No. 1: Tell me a little bit about yourself.
"I wear so many hats — Christian, wife, mom, teacher, economist and hopefully this spring, I'll add school board member to the list. The most important thing to me is my faith, followed by my family. I have been happily married to my husband, Mark, for 15 years, and we have two great children. Ben is a fifth-grader at Lincoln Trail, and Julia is in eighth grade at Mahomet-Seymour Junior High School.
"In addition to being a wife and a mom, I have been a professional educator and an economist for mor than 25 years. I have a Ph.D. in economics and teach both economics and statistics at the University of Illinois."
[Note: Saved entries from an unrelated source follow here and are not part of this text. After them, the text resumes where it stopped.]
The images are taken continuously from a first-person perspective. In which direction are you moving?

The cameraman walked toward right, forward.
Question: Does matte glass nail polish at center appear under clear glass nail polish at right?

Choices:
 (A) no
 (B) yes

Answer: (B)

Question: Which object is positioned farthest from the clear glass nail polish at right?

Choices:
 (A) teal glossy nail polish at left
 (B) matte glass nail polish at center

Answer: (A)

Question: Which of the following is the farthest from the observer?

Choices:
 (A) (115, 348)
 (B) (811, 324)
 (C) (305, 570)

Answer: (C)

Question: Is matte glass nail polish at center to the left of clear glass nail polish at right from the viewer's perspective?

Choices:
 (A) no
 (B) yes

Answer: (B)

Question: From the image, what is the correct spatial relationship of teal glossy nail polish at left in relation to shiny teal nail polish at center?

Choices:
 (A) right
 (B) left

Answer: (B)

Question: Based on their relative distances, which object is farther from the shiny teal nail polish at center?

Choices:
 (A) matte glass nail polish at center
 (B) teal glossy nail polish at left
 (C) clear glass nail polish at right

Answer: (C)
No. 2: What caught your interest about Mahomet?
"I became a part of the Mahomet-Seymour community more than 25 years ago when I became active in a local church in town. I worked with the youth group and made lifelong friends. It was only natural that when my husband and I were looking for a good place to raise our family, we chose Mahomet. It is a great community, and we love living here."
No. 3: Why are you running for the Mahomet-Seymour school board?
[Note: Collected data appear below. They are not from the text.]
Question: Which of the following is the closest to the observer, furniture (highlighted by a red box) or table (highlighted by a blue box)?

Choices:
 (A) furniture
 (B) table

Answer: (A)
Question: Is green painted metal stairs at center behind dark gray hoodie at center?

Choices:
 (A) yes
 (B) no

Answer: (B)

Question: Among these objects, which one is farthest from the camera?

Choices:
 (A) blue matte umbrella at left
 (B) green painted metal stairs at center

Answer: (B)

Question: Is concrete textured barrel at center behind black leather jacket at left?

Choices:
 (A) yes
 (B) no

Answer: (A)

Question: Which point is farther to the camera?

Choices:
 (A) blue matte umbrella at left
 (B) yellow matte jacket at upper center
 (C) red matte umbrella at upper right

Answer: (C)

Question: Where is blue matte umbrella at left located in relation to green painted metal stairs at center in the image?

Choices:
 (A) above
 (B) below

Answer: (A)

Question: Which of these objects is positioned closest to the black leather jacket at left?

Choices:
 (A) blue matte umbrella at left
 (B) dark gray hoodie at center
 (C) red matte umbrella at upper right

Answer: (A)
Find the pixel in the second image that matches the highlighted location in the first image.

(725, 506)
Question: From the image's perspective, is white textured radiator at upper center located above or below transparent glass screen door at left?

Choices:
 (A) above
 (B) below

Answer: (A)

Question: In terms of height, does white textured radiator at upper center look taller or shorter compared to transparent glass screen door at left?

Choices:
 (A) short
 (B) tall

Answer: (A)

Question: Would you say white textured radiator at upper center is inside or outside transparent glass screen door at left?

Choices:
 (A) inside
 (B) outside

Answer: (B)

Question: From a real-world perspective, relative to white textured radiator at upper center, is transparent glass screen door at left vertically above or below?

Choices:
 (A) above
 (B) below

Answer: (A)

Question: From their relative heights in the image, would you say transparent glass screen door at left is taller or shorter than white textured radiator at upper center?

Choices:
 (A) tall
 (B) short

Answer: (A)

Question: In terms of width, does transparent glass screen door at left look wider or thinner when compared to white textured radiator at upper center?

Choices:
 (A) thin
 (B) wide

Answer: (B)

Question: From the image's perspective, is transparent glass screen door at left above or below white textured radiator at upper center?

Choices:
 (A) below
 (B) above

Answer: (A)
"I want to be on the school board because I have a heart for the kids of our community, I want to support our teachers in educating our kids and I want to see our school district continue on a path of excellence.
"I feel that I have a perspective and a skill set that would strengthen the board and serve the community well. I look forward to using my professional skills to provide valuable insight to help our district find a way to accomplish more of the things we, as a community, value."
No. 4: What would you say is something most people wouldn't know about you?
"One that most people don't know about me is that I went through life with vision that would be categorized as legally blind until I was in fifth grade, although no one knew it. I had to learn differently than everyone else, but apparently I managed to do well enough that no one figured it out."
No. 5: If elected, what would you consider an important topic as a school board member?
"There are many important topics, but one of my primary priorities as a board member will be to advocate to improve transparency within our district. I believe that in order to best serve the community, a school board and the administration must engage in as much dialogue and open communication with the public as possible.
"I believe the district should be forthright about what kids are experiencing at school, and information about school issues and curriculum should be readily accessible and regularly made available. We have fabulous technology available to us, and we should be using it to communicate often and well with students, parents, teachers and other members of our community."